The America that has been immortalized in films like Grease and American Graffiti, with its car-centric culture, may soon be a thing of the past. Recent analysis shows that not only are younger Americans driving less, but they seem to be less interested in cars in general. The number of people who own a car and the number of licensed drivers are on the way down, and the trend shows no signs of slowing.
The recession no doubt had a part in reducing drivers, less income means fewer cars being purchased, but the downturn for driving happened prior to the recession, starting in 2005. In fact, the number of miles driver per person has dropped by 9-percent since the peak. Not an insignificant amount. With recovery on the uptick, researchers are curious to see what happens to those numbers as people start having more disposable income once again.
Some researchers believe that the changes are more of a cultural shift away from car culture.
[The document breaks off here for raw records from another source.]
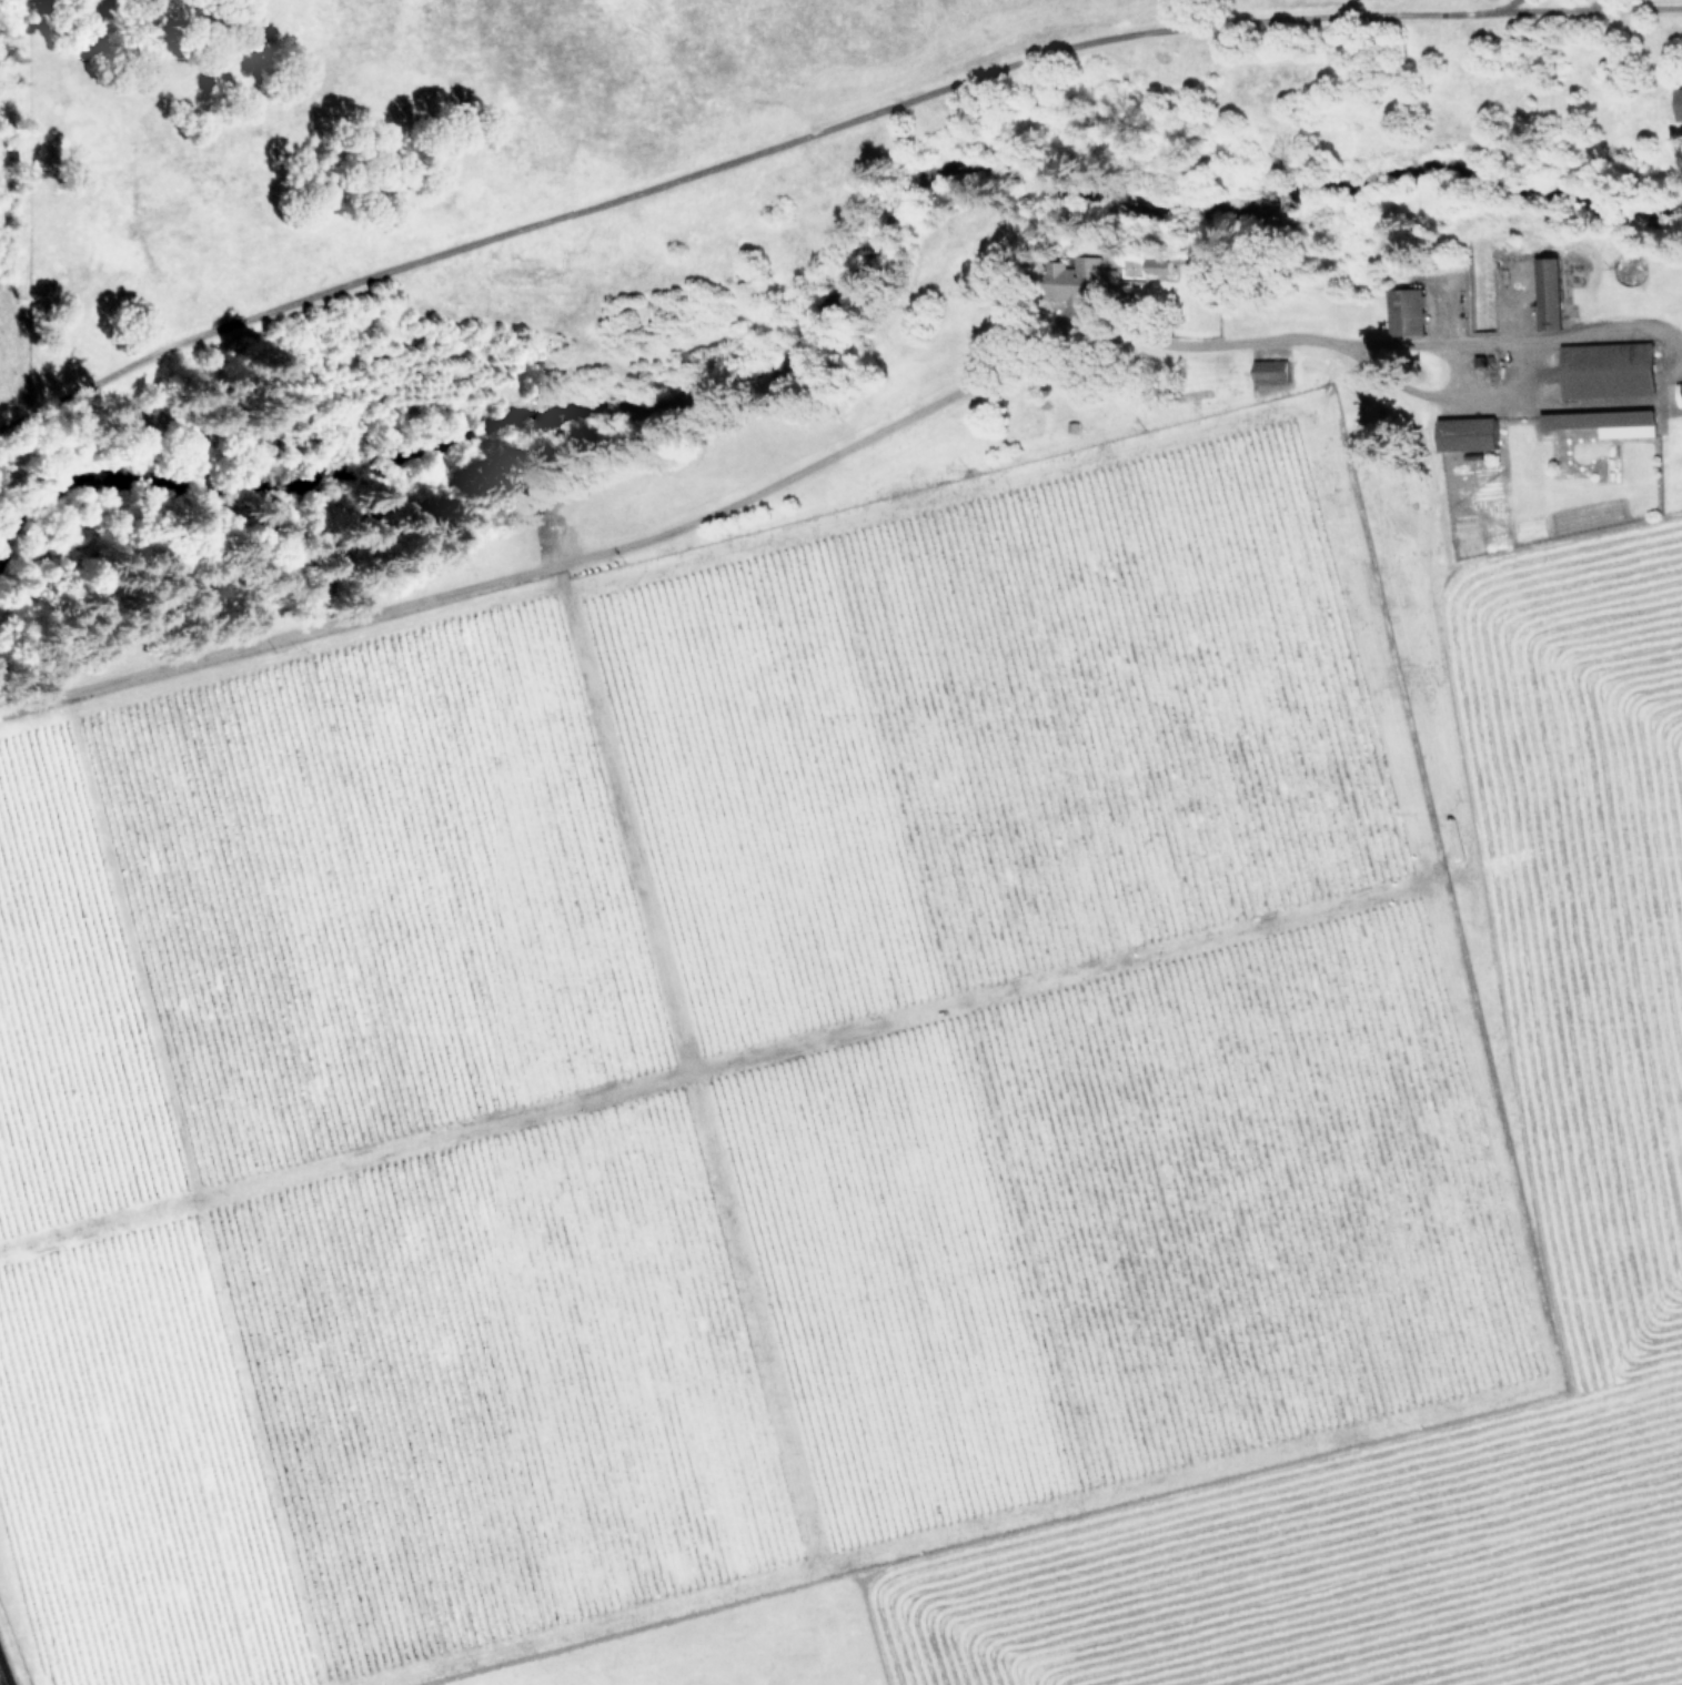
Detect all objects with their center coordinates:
crop: (682, 77)
building: (1156, 265)
building: (1549, 293)
building: (1407, 312)
building: (1608, 369)
building: (1270, 370)
road: (1667, 373)
building: (1606, 422)
road: (673, 533)
crop: (888, 1058)
road: (1, 1681)

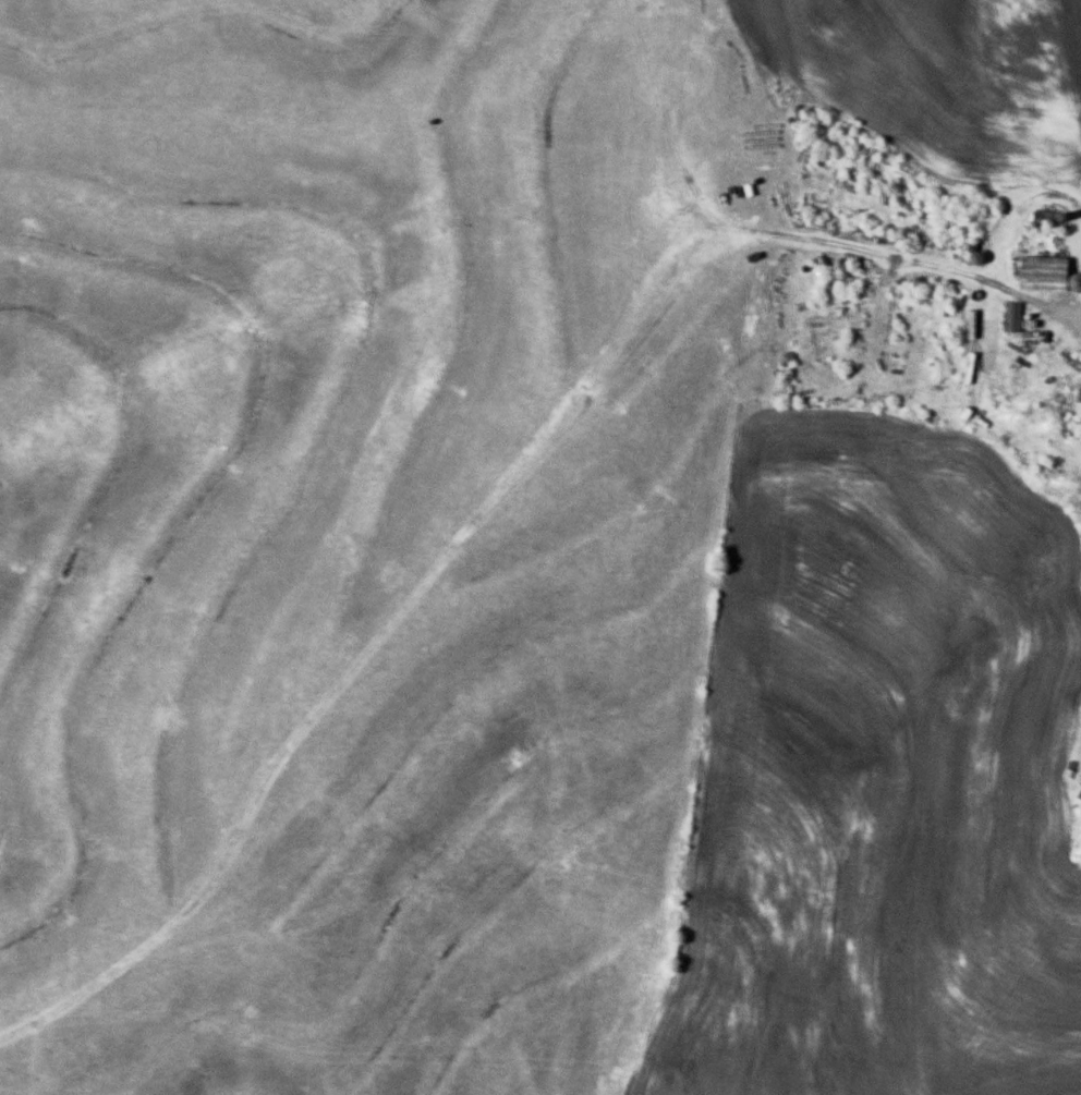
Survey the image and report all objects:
building: (1049, 273)
building: (1014, 316)

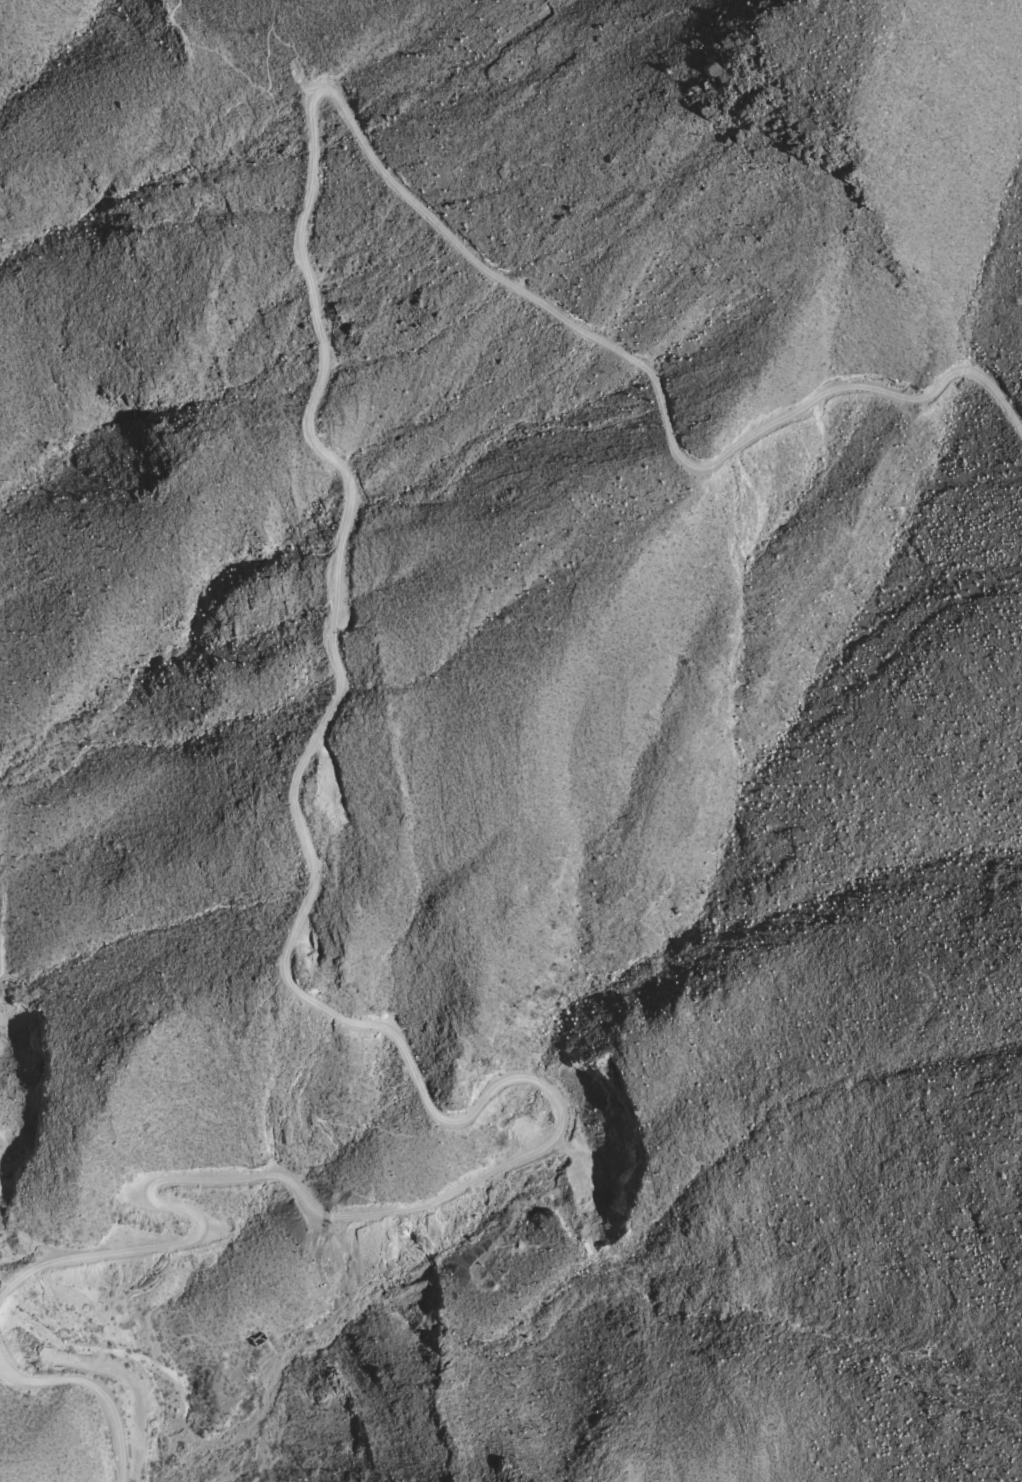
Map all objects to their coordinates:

It seems as though today’s youth is more interested in the technology you have than the car you drive, and would rather spend their time commuting on public transit with wi-fi than spending that time behind the wheel. In fact, driving among youth decreased 23-percent from 2001 to 2009.
Public policy may also have a part to play in the shift. Bike-sharing programs, walkable communities and a higher cost of driving encourages people to find ways to walk, car-pool or use public transit. The result, if the trend continues, could be fantastic for the environment. Vehicles are the second largest polluter in the country, and fewer drivers equal fewer emissions. Unfortunately, it looks like China has picked up our slack, where personal car ownership has increased by 10-percent annually.